[[ Data to use, beginning ]]

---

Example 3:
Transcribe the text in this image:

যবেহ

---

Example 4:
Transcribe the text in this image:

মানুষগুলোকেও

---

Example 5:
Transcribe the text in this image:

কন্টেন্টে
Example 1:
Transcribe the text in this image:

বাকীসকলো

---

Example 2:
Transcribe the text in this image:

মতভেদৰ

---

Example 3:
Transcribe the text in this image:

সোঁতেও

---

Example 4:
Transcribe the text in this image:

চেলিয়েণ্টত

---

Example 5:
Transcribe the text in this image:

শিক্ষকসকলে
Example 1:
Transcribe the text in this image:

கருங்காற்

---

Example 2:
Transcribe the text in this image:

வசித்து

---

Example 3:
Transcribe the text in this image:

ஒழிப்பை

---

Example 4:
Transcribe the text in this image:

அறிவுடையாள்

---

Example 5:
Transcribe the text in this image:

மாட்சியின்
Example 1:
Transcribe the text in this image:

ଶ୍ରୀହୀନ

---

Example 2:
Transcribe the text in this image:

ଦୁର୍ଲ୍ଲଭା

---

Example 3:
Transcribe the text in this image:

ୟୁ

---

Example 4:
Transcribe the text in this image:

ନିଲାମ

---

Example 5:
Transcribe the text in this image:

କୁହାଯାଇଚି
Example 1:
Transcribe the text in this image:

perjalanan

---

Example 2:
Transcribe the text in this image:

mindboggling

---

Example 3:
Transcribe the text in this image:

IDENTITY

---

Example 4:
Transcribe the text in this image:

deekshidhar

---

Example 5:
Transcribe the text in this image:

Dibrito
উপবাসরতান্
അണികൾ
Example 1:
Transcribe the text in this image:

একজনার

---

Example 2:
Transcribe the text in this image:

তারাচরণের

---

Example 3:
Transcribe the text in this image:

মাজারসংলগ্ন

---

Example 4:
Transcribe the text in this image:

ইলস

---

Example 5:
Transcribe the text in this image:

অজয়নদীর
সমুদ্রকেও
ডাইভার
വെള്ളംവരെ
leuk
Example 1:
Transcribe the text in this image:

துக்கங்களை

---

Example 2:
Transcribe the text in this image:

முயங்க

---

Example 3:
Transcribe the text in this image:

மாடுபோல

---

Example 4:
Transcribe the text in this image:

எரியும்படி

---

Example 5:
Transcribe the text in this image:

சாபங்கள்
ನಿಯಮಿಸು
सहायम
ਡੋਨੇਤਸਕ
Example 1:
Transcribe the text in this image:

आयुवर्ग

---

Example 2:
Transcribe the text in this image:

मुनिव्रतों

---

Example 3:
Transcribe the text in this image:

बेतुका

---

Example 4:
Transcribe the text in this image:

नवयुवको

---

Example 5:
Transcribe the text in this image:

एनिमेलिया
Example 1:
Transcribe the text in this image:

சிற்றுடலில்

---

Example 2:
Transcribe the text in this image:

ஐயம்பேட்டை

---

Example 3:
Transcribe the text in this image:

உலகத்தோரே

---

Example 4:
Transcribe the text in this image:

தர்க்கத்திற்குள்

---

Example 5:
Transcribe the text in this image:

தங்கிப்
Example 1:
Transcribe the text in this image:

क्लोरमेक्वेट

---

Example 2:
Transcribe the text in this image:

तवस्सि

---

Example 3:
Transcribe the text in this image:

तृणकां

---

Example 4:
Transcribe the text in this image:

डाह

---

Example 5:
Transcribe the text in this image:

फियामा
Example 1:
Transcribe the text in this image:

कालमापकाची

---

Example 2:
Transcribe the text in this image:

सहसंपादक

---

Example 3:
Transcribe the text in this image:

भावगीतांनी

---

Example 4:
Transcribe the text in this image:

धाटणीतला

[[ Data to use, end ]]

* **Prompt**: Every entry needs to be copied again exactly.

* **Reply to the task**:
---

Example 3:
Transcribe the text in this image:

যবেহ

---

Example 4:
Transcribe the text in this image:

মানুষগুলোকেও

---

Example 5:
Transcribe the text in this image:

কন্টেন্টে
Example 1:
Transcribe the text in this image:

বাকীসকলো

---

Example 2:
Transcribe the text in this image:

মতভেদৰ

---

Example 3:
Transcribe the text in this image:

সোঁতেও

---

Example 4:
Transcribe the text in this image:

চেলিয়েণ্টত

---

Example 5:
Transcribe the text in this image:

শিক্ষকসকলে
Example 1:
Transcribe the text in this image:

கருங்காற்

---

Example 2:
Transcribe the text in this image:

வசித்து

---

Example 3:
Transcribe the text in this image:

ஒழிப்பை

---

Example 4:
Transcribe the text in this image:

அறிவுடையாள்

---

Example 5:
Transcribe the text in this image:

மாட்சியின்
Example 1:
Transcribe the text in this image:

ଶ୍ରୀହୀନ

---

Example 2:
Transcribe the text in this image:

ଦୁର୍ଲ୍ଲଭା

---

Example 3:
Transcribe the text in this image:

ୟୁ

---

Example 4:
Transcribe the text in this image:

ନିଲାମ

---

Example 5:
Transcribe the text in this image:

କୁହାଯାଇଚି
Example 1:
Transcribe the text in this image:

perjalanan

---

Example 2:
Transcribe the text in this image:

mindboggling

---

Example 3:
Transcribe the text in this image:

IDENTITY

---

Example 4:
Transcribe the text in this image:

deekshidhar

---

Example 5:
Transcribe the text in this image:

Dibrito
উপবাসরতান্
അണികൾ
Example 1:
Transcribe the text in this image:

একজনার

---

Example 2:
Transcribe the text in this image:

তারাচরণের

---

Example 3:
Transcribe the text in this image:

মাজারসংলগ্ন

---

Example 4:
Transcribe the text in this image:

ইলস

---

Example 5:
Transcribe the text in this image:

অজয়নদীর
সমুদ্রকেও
ডাইভার
വെള്ളംവരെ
leuk
Example 1:
Transcribe the text in this image:

துக்கங்களை

---

Example 2:
Transcribe the text in this image:

முயங்க

---

Example 3:
Transcribe the text in this image:

மாடுபோல

---

Example 4:
Transcribe the text in this image:

எரியும்படி

---

Example 5:
Transcribe the text in this image:

சாபங்கள்
ನಿಯಮಿಸು
सहायम
ਡੋਨੇਤਸਕ
Example 1:
Transcribe the text in this image:

आयुवर्ग

---

Example 2:
Transcribe the text in this image:

मुनिव्रतों

---

Example 3:
Transcribe the text in this image:

बेतुका

---

Example 4:
Transcribe the text in this image:

नवयुवको

---

Example 5:
Transcribe the text in this image:

एनिमेलिया
Example 1:
Transcribe the text in this image:

சிற்றுடலில்

---

Example 2:
Transcribe the text in this image:

ஐயம்பேட்டை

---

Example 3:
Transcribe the text in this image:

உலகத்தோரே

---

Example 4:
Transcribe the text in this image:

தர்க்கத்திற்குள்

---

Example 5:
Transcribe the text in this image:

தங்கிப்
Example 1:
Transcribe the text in this image:

क्लोरमेक्वेट

---

Example 2:
Transcribe the text in this image:

तवस्सि

---

Example 3:
Transcribe the text in this image:

तृणकां

---

Example 4:
Transcribe the text in this image:

डाह

---

Example 5:
Transcribe the text in this image:

फियामा
Example 1:
Transcribe the text in this image:

कालमापकाची

---

Example 2:
Transcribe the text in this image:

सहसंपादक

---

Example 3:
Transcribe the text in this image:

भावगीतांनी

---

Example 4:
Transcribe the text in this image:

धाटणीतला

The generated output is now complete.